# PARTS OF THE EXERCISE
A) Answer these questions using the passage about a Jewish boyhood in Texas:
(i) In what country was the grandfather's shtetl childhood?
(ii) What did a man holler on the streets on Fridays?
(iii) What did the narrator become instead of a rabbi?
B) Please list every place name that appears in the passage about a Jewish boyhood in Texas.

# GIVEN TEXT
Since my first religious experiences were passed through blood, nothing went amiss. Even in the 1970s, in Houston, we still weren’t so distant from the lesson of Auschwitz, that no one cared that Jews were being murdered. Nor were we so distant from my grandfather’s shtetl childhood, in Ukraine, before the First World War, with stories of buying a cow and taking it to the shochet, the butcher trained under Jewish law. Everybody kept kosher in Cherniostrov. No such thing not keeping kosher. On Fridays when it was the time to bench licht—to bless the lights—there used to be a man who would go on the streets and holler, Time to bench licht! Several thousand families gathered in their small homes and lit the sabbath candles to brighten the way for the Messiah to travel on a glimmering current.

 

With the black prayer book open in my hands, in another era, in another part of the world, when I was a boy in Texas, I too was swept away by a strong current without knowing where it was taking me. Each word quickening like a dancer who refuses to slip away unnoticed, a folk dance performed over and over without rest in the face of all obstacles. 

 

None of that required getting used to. I was an heir to it. Hebrew was a home that had been bequeathed. It came as naturally to my body as fingers and toes. It would have been weird not to be Jewish where I lived in Texas, or to hear someone announce he was renouncing Judaism, quitting Judaism, with no intention to practice Judaism in the future. 

 

Yet with all this, there was something frightening about it, of disaster to come, like a portent of thunder clouds over the lowlands.

 

I suppose, when I thought of becoming a rabbi, what I wanted was to give myself a life of enduring myths, and I must have thought to live as a person of faith would purify my principles. I became a writer instead. No great leap.

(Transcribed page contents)
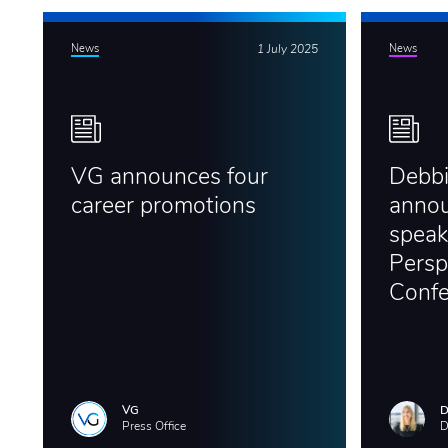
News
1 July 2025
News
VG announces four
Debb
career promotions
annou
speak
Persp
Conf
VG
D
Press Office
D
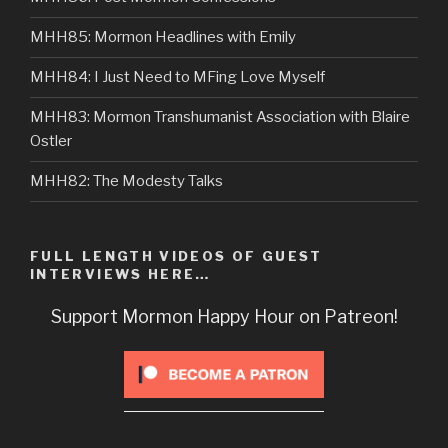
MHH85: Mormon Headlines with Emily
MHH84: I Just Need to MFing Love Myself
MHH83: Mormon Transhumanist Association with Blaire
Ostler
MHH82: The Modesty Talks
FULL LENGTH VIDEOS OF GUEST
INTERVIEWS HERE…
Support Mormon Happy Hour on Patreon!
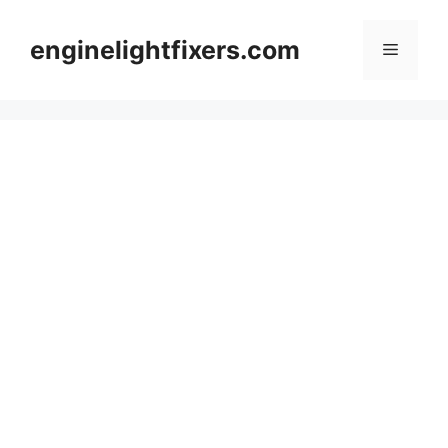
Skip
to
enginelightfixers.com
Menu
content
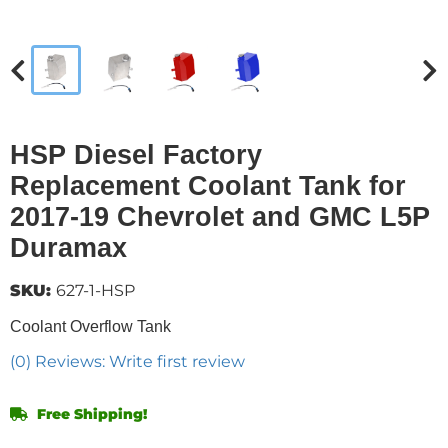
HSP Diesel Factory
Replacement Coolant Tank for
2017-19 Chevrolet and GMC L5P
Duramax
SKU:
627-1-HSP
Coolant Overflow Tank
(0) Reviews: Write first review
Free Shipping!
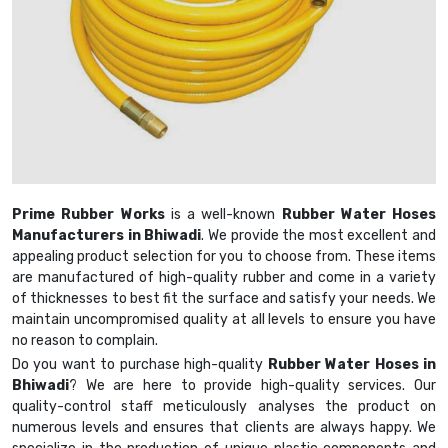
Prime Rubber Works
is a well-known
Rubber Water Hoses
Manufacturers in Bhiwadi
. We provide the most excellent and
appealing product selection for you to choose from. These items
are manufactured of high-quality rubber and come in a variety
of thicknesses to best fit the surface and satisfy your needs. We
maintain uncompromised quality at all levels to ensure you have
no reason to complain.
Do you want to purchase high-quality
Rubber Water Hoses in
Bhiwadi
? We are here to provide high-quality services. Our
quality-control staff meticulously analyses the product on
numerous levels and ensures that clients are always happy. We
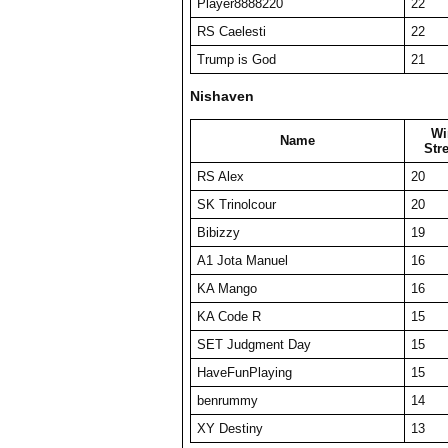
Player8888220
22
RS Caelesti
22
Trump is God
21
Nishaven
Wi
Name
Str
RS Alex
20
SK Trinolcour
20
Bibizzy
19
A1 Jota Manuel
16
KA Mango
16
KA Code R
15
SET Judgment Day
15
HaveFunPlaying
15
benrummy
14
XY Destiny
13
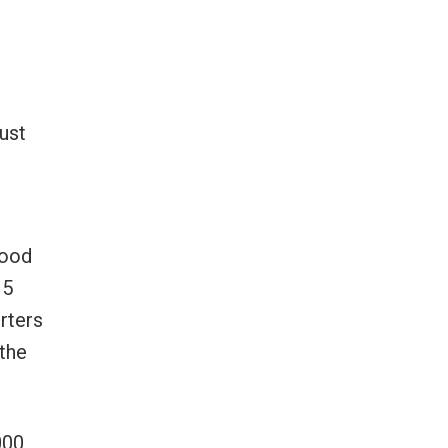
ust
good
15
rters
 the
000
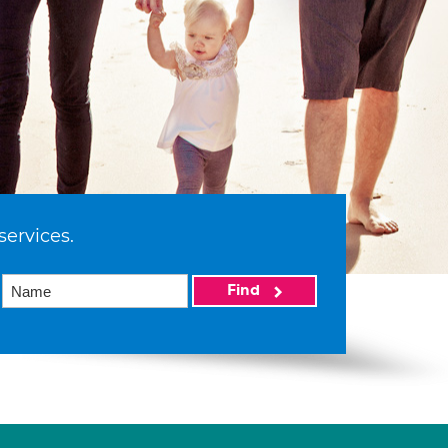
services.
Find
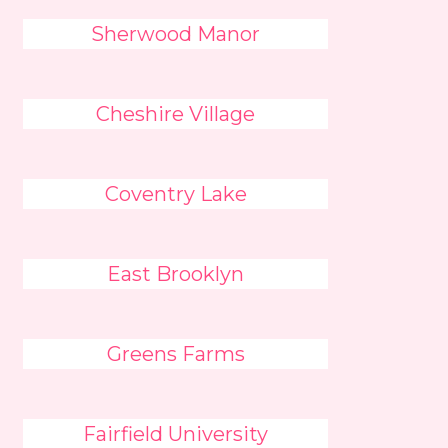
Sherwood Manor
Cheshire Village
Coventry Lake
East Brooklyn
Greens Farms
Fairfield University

==

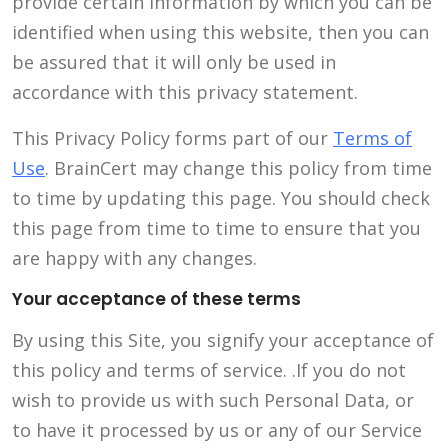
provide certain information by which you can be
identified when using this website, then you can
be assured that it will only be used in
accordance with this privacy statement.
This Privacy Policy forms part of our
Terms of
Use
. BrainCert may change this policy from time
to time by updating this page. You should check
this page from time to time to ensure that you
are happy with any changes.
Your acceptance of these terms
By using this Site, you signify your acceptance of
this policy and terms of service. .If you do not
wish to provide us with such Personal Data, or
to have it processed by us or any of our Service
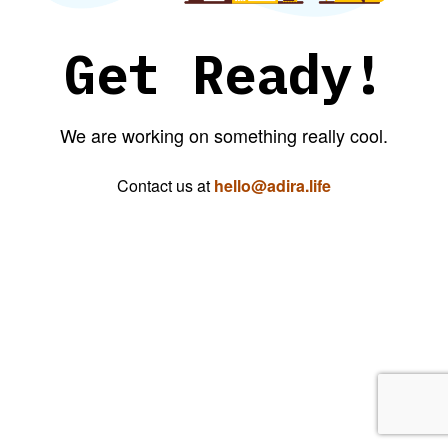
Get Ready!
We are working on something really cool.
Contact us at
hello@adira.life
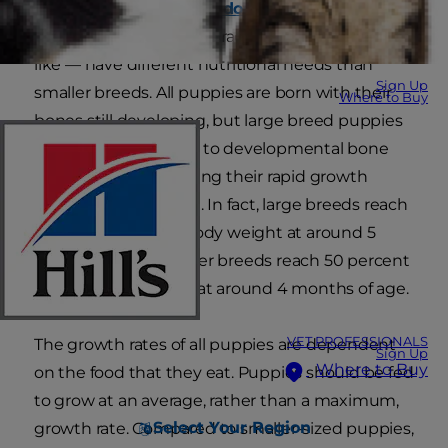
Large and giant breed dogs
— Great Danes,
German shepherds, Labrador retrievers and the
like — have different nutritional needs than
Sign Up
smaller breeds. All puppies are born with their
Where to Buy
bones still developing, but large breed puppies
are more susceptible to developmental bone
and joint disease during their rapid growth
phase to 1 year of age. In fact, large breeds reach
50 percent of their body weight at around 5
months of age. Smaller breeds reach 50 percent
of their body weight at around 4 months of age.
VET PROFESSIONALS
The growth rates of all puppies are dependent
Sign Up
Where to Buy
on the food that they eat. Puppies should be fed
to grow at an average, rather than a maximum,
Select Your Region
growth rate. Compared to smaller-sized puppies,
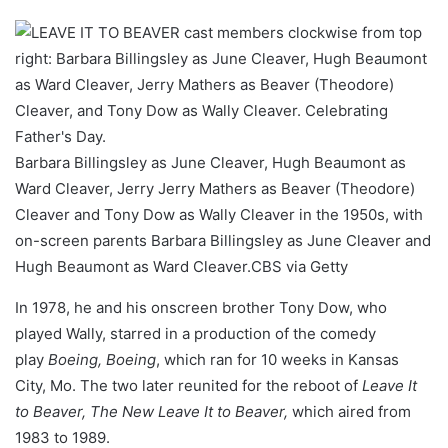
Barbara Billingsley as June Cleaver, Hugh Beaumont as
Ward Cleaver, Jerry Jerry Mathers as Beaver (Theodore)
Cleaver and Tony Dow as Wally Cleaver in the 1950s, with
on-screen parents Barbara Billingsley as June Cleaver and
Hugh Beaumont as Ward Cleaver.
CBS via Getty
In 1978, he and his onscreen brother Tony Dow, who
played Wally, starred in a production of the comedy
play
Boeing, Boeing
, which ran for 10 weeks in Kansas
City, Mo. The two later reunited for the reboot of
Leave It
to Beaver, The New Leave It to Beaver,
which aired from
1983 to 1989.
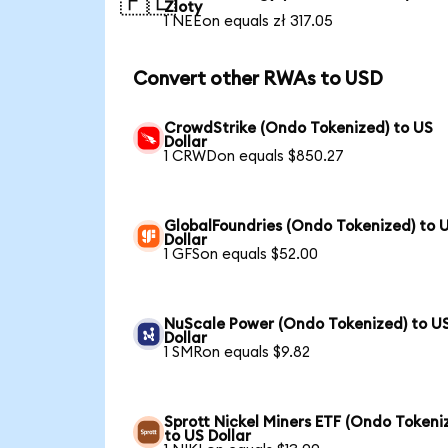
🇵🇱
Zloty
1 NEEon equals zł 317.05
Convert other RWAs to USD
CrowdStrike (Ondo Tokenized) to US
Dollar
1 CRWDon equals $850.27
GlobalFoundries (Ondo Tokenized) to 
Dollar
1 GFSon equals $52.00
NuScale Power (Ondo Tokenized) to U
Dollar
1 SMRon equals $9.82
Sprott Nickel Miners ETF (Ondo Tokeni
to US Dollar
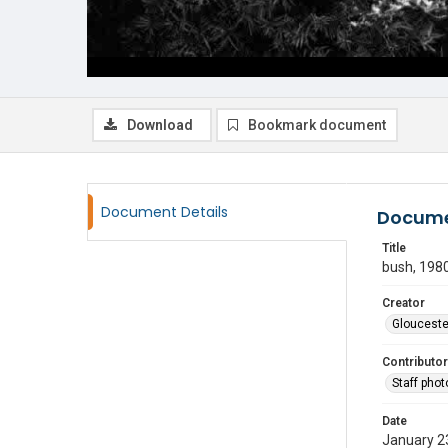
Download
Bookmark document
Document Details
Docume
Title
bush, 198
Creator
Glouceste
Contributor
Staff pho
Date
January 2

* * *

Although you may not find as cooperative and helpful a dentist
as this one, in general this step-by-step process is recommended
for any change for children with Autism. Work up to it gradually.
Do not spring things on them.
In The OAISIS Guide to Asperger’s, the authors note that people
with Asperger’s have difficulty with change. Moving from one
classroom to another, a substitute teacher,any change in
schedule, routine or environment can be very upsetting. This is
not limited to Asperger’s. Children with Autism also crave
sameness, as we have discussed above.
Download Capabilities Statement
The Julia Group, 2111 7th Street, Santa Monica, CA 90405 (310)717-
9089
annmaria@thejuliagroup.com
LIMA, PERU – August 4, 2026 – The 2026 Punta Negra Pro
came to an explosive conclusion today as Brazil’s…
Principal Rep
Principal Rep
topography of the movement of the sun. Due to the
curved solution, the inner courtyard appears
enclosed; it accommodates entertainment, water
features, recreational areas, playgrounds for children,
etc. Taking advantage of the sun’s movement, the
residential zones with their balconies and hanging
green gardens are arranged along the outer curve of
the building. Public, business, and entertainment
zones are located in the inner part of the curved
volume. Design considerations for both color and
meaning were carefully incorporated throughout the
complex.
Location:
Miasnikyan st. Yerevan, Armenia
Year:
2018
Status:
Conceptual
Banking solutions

# TASK RESPONSES
A)
(i) Ukraine
(ii) "Time to bench licht!"
(iii) A writer

B)
Auschwitz
Houston
Ukraine
Cherniostrov
Texas